What is needed: Include the line containing "FIGURE 2 | (Top)" and all lines before it, repeated exactly from the listing below, without pictures.

Source data:
════════════════

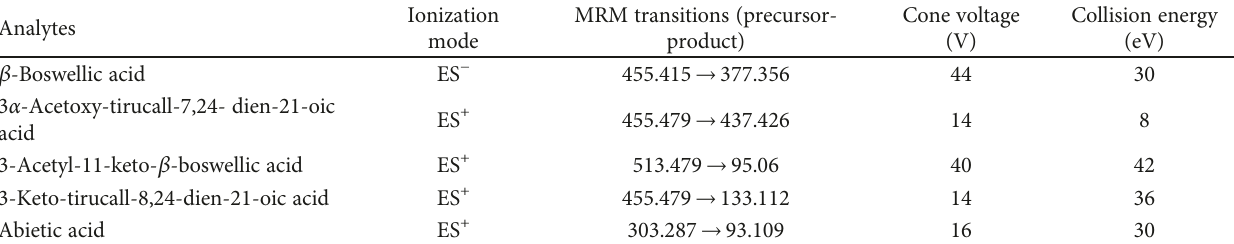
Table 1: The cone voltage and collision energy optimized for each analyte and selected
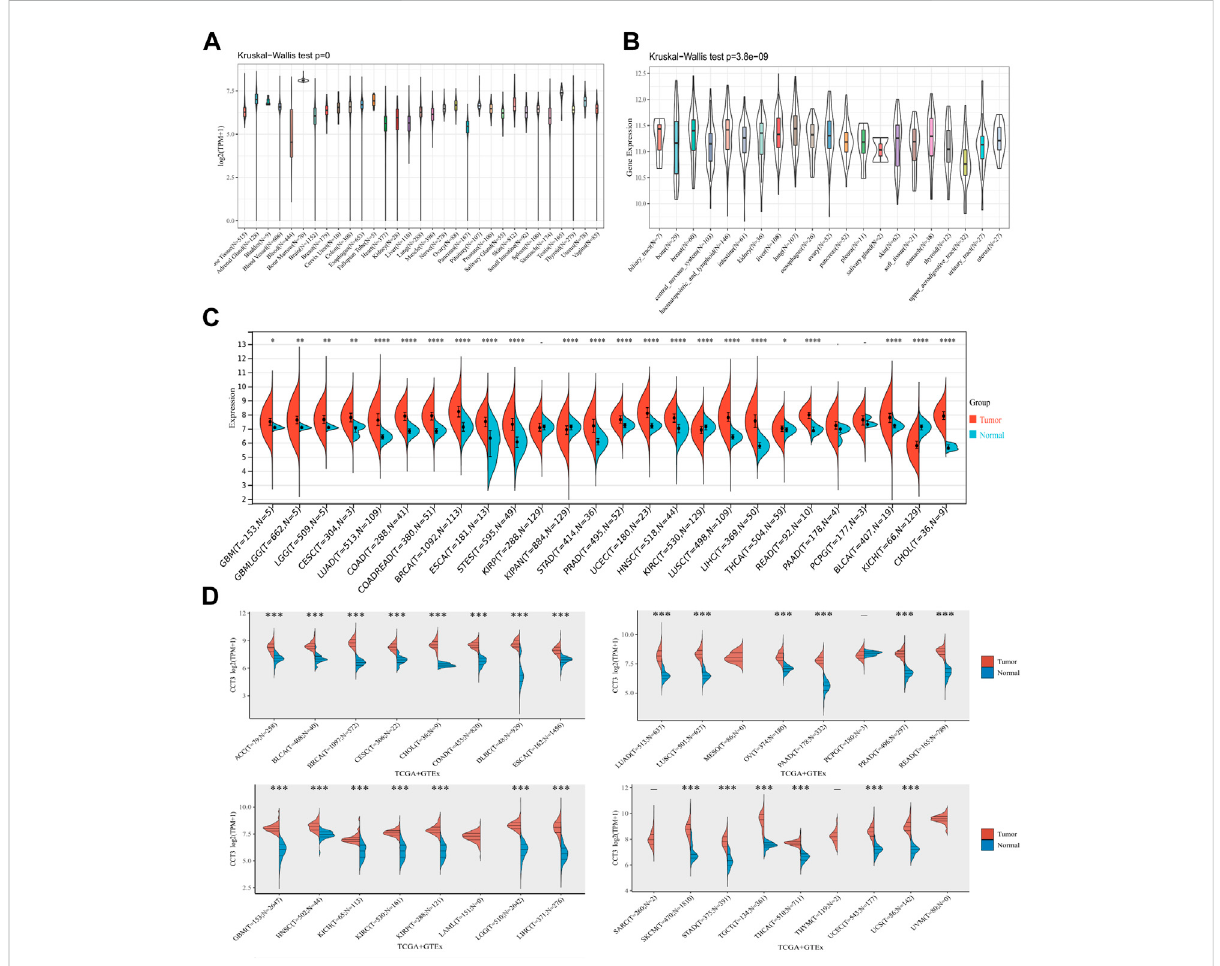
Expression levels of CCT3 in pan-cancer. (A) The expression levels of CCT3 in normal tissues were analyzed using the GTEx datasets. (B) The expression levels of CCT3 in different tumor tissues were analyzed using the CCLE datasets. (C) Differential expression levels of CCT3 in tumor and correspondingnormaltissueswereanalyzedusingtheTCGAdatasets. (D) DifferentialexpressionlevelsofCCT3intumorandcorrespondingnormal tissues were analyzed using the TCGA and GETx datasets. * p < 0.05, ** p < 0.01, *** p <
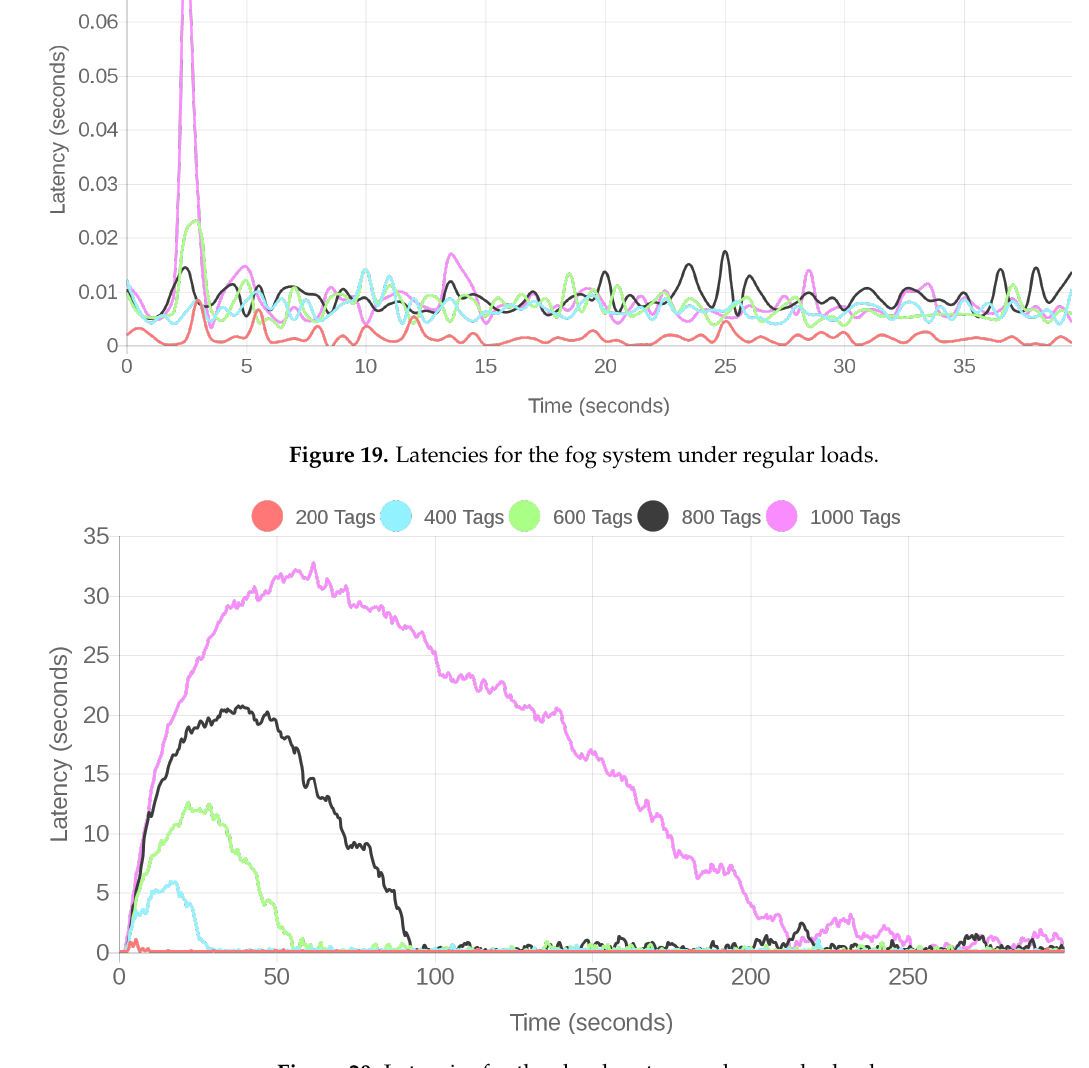
Figure 20. Latencies for the cloud system under regular loads. Table 2. Fog and cloud average latencies under regular loads (in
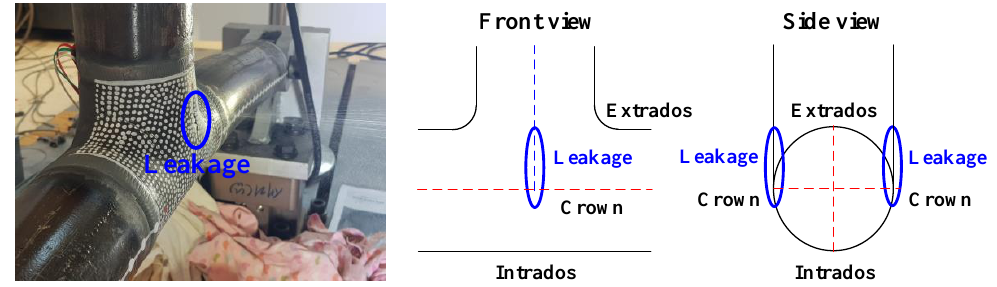
Figure 3. Position of the leakage caused by a through-wall crack.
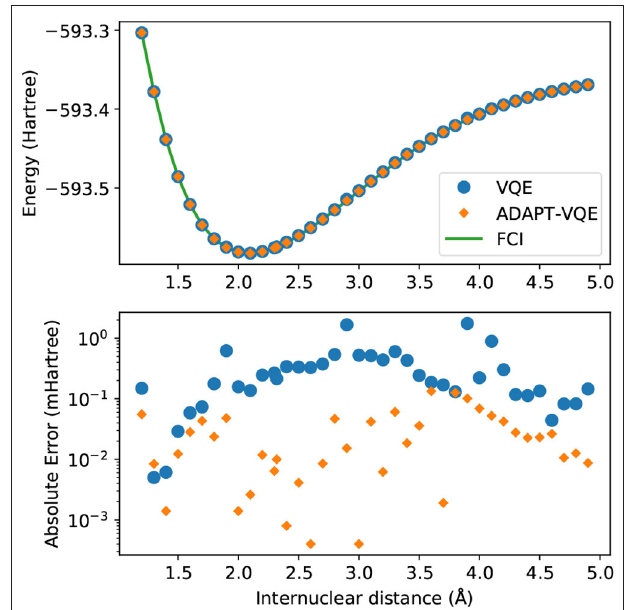
FIGURE 2 | (Top) Potential energy curves of NaH computed with the STO-3G basis set for FCI (green solid line), VQE (blue circles), and ADAPT-VQE (orange diamonds) with the COBYLA optimizer. (Bottom) Absolute error in the minimized energy for VQE (blue) and ADAPT-VQE (orange) relative to the FCI reference value.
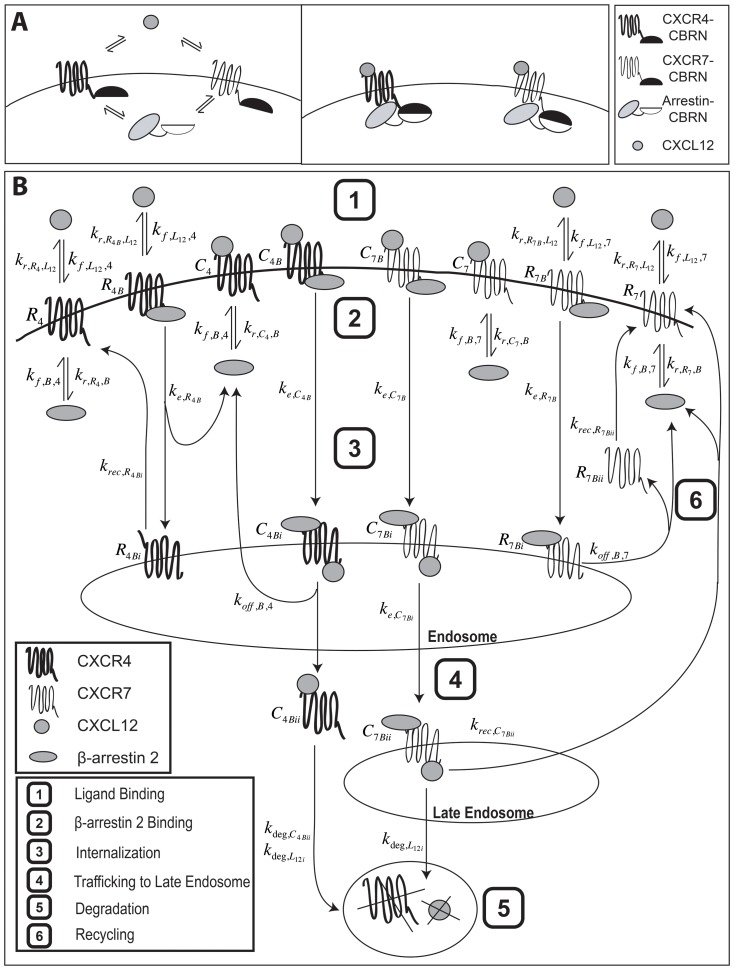
Diagrams of click beetle complementation reporters and computational model of β-arrestin 2 recruitment to CXCR4+ or CXCR7+.(A) Schematic of luciferase complementation reporters for CXCR4 or CXCR7 interaction with β-arrestin 2. (B) Model schematic of receptor dynamics for CXCR4+ cells (left) and CXCR7+ cells (right) with β-arrestin 2. Note that chematic does not distinguish between endogenous β-arrestin 2 and β-arrestin 2-CBC.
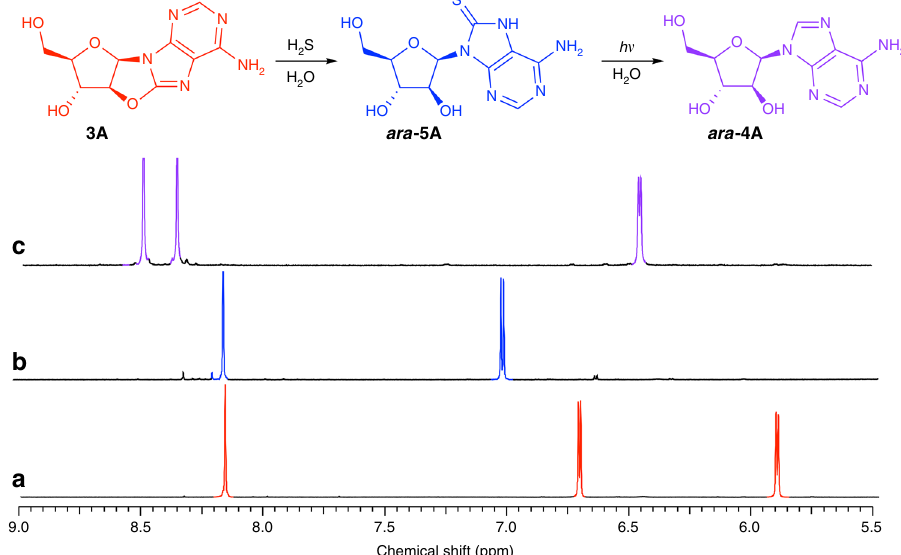
Fig. 2 Prebiotic synthesis of arabino -adenosine ( ara -4A ). 1 H NMR spectra (600 MHz, 9:1 H 2 O/D 2 O, 25 °C, δ = 5.5 – 9.0 ppm) showing: a anhydroadenosine ( 3A ; red). b Crude 8-mercapto- arabino -adenosine ( ara -5A ; blue) observed upon incubation of anhydroadenosine ( 3A ; 35.7 mM) and H 2 S (670 mM, 60 °C, 7 d, pH 7). c Crude arabino -adenosine ( ara -4A ; purple) after irradiation ( λ = 300 nm) of 8-mercapto- arabino -adenosine ( ara -5A ; 2 mM, room temperature,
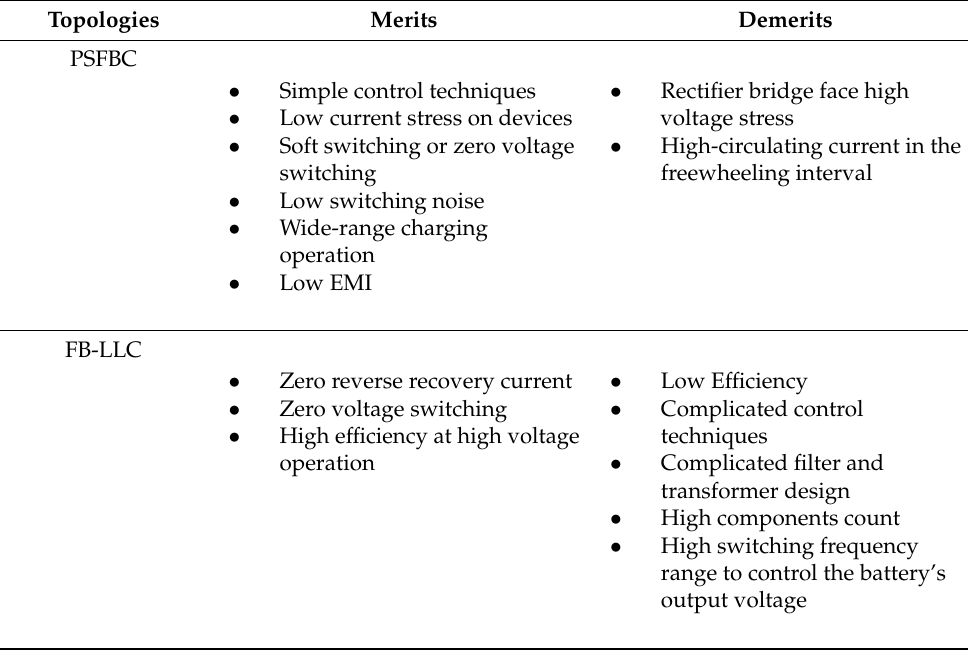
Table 7. Summary of onboard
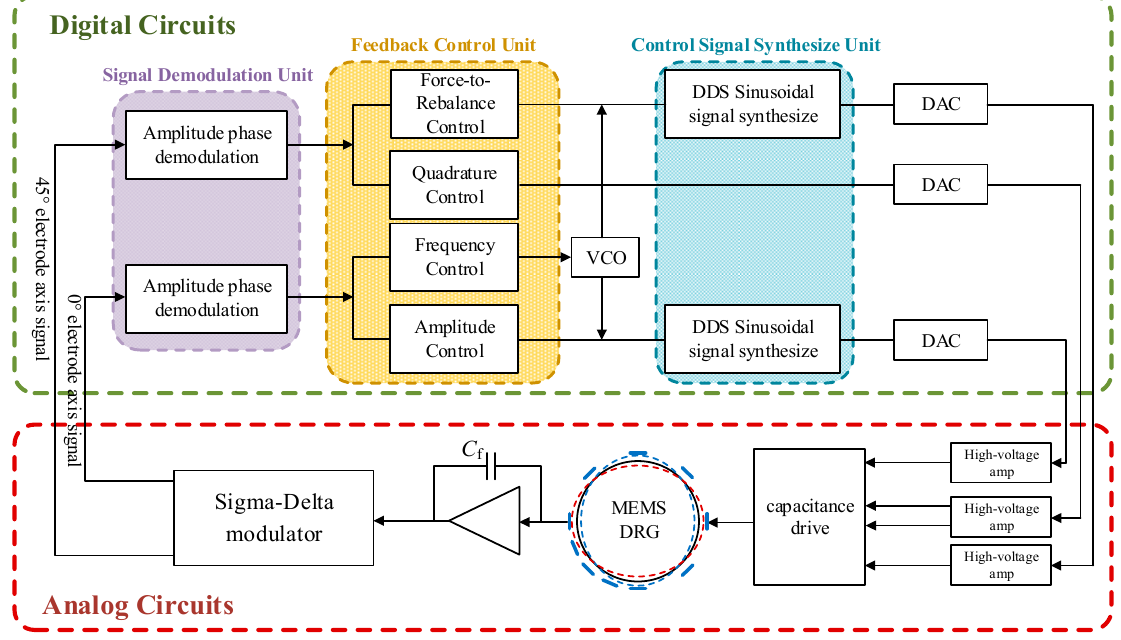
Figure 3. Overall scheme of DRG control circuit.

════════════════

Task answer:
Table 1: The cone voltage and collision energy optimized for each analyte and selected
Expression levels of CCT3 in pan-cancer. (A) The expression levels of CCT3 in normal tissues were analyzed using the GTEx datasets. (B) The expression levels of CCT3 in different tumor tissues were analyzed using the CCLE datasets. (C) Differential expression levels of CCT3 in tumor and correspondingnormaltissueswereanalyzedusingtheTCGAdatasets. (D) DifferentialexpressionlevelsofCCT3intumorandcorrespondingnormal tissues were analyzed using the TCGA and GETx datasets. * p < 0.05, ** p < 0.01, *** p <
Figure 20. Latencies for the cloud system under regular loads. Table 2. Fog and cloud average latencies under regular loads (in
Figure 3. Position of the leakage caused by a through-wall crack.
FIGURE 2 | (Top) Potential energy curves of NaH computed with the STO-3G basis set for FCI (green solid line), VQE (blue circles), and ADAPT-VQE (orange diamonds) with the COBYLA optimizer. (Bottom) Absolute error in the minimized energy for VQE (blue) and ADAPT-VQE (orange) relative to the FCI reference value.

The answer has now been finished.